• **What is being asked**
Entries follow. Give back exactly the lines starting at the one containing "--yes install python3-cairo" and ending at the one containing "piecemaker --dir test", and no other lines.

• **Data listing**
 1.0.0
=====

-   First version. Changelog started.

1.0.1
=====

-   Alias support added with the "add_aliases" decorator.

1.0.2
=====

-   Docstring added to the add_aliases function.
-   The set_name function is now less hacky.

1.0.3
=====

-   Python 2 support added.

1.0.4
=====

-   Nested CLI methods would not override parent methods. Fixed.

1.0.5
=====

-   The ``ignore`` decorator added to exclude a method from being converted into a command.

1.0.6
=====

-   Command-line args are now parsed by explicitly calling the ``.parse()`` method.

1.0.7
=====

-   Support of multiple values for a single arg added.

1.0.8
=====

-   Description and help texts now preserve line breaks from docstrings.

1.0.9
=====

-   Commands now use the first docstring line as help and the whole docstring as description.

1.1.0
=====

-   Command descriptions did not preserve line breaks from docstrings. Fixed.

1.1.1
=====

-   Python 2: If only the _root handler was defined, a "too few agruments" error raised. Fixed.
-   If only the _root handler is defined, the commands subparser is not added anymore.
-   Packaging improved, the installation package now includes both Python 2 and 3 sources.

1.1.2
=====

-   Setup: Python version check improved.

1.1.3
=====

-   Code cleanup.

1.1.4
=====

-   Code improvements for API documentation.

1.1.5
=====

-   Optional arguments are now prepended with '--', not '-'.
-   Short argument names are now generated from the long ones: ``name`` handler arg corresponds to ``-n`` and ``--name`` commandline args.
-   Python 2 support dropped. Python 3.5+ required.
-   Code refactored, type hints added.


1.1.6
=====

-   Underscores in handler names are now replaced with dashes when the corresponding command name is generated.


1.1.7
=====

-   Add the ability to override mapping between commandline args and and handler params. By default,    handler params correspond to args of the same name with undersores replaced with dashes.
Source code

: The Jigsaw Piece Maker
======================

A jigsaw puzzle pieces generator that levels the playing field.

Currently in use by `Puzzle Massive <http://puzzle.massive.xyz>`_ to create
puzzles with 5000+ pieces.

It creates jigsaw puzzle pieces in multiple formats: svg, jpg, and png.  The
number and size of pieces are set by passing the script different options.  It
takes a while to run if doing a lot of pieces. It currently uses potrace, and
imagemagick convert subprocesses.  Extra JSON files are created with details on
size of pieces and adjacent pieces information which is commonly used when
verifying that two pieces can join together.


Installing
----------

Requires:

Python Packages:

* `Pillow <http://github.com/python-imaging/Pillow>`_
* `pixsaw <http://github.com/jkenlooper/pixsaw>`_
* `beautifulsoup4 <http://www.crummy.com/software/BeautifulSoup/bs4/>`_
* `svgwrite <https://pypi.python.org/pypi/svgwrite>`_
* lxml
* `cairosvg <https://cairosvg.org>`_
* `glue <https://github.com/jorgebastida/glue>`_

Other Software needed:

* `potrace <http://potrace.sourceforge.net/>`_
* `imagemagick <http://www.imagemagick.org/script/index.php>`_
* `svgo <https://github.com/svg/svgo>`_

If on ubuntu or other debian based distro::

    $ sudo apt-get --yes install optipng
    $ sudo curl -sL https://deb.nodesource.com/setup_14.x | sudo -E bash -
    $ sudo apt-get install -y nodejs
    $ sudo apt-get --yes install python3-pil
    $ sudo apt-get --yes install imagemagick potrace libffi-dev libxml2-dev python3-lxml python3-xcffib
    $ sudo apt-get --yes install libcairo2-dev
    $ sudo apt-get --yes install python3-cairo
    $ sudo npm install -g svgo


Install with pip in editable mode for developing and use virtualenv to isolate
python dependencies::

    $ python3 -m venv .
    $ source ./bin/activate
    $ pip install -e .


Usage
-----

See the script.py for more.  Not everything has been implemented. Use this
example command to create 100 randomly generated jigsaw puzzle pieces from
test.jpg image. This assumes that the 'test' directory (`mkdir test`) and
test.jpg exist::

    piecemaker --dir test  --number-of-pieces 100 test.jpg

--

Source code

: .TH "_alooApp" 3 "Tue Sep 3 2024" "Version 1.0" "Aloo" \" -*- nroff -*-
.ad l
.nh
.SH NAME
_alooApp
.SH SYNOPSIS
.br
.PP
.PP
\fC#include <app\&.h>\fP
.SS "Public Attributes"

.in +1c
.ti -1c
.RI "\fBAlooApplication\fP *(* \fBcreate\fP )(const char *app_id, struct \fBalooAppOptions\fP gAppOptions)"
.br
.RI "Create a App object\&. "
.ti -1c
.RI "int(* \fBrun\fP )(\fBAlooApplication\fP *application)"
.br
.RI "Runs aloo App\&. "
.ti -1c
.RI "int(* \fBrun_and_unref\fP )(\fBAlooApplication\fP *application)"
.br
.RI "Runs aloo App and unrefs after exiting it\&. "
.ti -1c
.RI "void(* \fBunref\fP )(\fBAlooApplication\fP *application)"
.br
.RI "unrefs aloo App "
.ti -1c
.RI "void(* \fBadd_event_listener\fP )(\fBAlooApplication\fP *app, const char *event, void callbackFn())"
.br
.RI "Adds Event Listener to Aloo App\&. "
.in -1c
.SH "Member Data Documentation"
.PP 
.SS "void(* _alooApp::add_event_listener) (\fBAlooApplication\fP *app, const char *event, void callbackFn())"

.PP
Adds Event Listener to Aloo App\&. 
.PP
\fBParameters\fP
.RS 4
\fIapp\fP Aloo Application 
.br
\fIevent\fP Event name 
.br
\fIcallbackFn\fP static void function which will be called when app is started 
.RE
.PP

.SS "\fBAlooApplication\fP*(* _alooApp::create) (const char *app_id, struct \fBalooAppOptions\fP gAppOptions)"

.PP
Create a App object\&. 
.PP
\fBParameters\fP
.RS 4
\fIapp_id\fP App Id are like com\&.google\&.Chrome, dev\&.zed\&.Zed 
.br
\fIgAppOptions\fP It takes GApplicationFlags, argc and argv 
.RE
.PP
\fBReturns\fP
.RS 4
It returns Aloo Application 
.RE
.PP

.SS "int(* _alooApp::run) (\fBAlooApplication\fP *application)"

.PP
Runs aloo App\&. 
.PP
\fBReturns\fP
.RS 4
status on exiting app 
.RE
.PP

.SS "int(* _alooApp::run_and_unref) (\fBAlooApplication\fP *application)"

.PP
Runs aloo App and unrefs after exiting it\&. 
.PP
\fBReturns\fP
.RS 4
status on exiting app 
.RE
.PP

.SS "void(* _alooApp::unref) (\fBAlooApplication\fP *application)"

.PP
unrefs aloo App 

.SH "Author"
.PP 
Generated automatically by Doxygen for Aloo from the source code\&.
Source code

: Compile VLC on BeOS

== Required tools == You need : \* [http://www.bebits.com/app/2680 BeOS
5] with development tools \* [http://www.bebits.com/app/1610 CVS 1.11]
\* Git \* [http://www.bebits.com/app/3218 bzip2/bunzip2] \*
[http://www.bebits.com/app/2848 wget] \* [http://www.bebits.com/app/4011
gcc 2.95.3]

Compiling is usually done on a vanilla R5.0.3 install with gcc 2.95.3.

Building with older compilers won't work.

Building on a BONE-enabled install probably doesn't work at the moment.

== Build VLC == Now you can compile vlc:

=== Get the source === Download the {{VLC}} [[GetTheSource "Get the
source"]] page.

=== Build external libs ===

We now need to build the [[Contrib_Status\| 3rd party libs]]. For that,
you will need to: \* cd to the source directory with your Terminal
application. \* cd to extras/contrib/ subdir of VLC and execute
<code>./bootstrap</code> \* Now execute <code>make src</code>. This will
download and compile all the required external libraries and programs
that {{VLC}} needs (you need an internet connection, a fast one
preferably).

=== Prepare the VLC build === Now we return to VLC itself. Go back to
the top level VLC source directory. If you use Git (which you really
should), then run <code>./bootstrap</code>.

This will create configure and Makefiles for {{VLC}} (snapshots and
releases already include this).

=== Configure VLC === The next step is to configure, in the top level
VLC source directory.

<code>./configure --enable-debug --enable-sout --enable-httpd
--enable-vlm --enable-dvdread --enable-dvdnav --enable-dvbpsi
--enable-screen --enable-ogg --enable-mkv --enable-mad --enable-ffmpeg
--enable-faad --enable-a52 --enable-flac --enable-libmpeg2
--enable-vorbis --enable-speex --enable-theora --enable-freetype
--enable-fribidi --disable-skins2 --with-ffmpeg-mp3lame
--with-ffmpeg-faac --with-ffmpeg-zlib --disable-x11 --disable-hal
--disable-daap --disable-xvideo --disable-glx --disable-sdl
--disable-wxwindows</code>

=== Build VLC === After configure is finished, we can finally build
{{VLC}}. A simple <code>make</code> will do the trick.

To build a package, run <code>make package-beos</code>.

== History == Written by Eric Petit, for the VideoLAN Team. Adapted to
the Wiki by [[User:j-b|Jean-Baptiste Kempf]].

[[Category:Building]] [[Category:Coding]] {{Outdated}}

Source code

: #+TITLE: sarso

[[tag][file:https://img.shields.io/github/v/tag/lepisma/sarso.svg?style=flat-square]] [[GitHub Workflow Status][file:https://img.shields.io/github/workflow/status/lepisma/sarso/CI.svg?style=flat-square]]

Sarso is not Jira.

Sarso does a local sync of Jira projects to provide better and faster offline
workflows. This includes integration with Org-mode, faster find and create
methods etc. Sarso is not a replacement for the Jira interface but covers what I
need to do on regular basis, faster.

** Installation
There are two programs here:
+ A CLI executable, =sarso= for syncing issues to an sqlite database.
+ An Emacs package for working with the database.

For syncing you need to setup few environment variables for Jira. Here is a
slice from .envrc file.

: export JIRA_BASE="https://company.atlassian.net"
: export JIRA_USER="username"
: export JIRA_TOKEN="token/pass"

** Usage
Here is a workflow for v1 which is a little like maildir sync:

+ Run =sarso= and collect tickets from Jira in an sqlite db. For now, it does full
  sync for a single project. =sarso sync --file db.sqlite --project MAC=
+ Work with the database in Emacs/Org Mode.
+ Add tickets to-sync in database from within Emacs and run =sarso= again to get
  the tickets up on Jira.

---

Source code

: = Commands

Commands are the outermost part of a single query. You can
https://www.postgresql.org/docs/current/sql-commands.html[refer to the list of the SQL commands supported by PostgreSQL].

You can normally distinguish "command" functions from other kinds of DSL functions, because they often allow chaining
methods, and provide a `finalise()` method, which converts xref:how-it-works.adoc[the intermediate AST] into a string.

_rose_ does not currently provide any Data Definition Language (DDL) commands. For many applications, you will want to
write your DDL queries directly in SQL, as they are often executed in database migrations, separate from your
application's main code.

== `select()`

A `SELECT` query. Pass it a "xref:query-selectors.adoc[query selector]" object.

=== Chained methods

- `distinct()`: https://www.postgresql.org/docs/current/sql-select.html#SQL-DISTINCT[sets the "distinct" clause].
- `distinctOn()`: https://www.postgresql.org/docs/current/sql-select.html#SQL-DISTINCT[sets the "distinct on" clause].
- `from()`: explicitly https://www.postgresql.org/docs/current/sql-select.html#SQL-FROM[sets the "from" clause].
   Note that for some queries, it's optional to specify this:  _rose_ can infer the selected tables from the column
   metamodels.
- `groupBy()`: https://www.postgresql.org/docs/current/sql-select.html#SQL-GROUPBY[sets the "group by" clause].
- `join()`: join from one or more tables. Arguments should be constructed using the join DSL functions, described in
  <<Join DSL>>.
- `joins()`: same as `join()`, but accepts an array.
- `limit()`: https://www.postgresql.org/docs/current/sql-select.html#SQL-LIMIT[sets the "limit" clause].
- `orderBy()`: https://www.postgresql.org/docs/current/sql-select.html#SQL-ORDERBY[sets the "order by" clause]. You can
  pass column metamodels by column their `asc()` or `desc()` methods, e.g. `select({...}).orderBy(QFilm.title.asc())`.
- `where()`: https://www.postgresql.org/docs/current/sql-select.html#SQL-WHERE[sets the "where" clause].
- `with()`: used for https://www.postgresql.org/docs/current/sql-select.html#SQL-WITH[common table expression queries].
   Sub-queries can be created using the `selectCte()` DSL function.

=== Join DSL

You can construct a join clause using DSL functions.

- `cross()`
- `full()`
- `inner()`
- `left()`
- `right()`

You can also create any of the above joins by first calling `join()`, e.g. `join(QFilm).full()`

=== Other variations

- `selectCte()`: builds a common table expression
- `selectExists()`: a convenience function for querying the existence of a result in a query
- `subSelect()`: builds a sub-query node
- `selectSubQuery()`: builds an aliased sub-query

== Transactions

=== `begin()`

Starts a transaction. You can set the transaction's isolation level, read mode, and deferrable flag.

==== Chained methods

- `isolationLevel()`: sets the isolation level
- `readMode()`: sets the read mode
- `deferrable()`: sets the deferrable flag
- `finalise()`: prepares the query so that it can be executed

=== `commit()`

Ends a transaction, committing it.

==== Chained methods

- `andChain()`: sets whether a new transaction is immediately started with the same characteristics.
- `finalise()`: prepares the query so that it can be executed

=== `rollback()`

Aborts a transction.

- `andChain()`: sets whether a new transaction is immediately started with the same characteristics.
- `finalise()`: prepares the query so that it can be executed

• **Exercise output**
    $ sudo apt-get --yes install python3-cairo
    $ sudo npm install -g svgo


Install with pip in editable mode for developing and use virtualenv to isolate
python dependencies::

    $ python3 -m venv .
    $ source ./bin/activate
    $ pip install -e .


Usage
-----

See the script.py for more.  Not everything has been implemented. Use this
example command to create 100 randomly generated jigsaw puzzle pieces from
test.jpg image. This assumes that the 'test' directory (`mkdir test`) and
test.jpg exist::

    piecemaker --dir test  --number-of-pieces 100 test.jpg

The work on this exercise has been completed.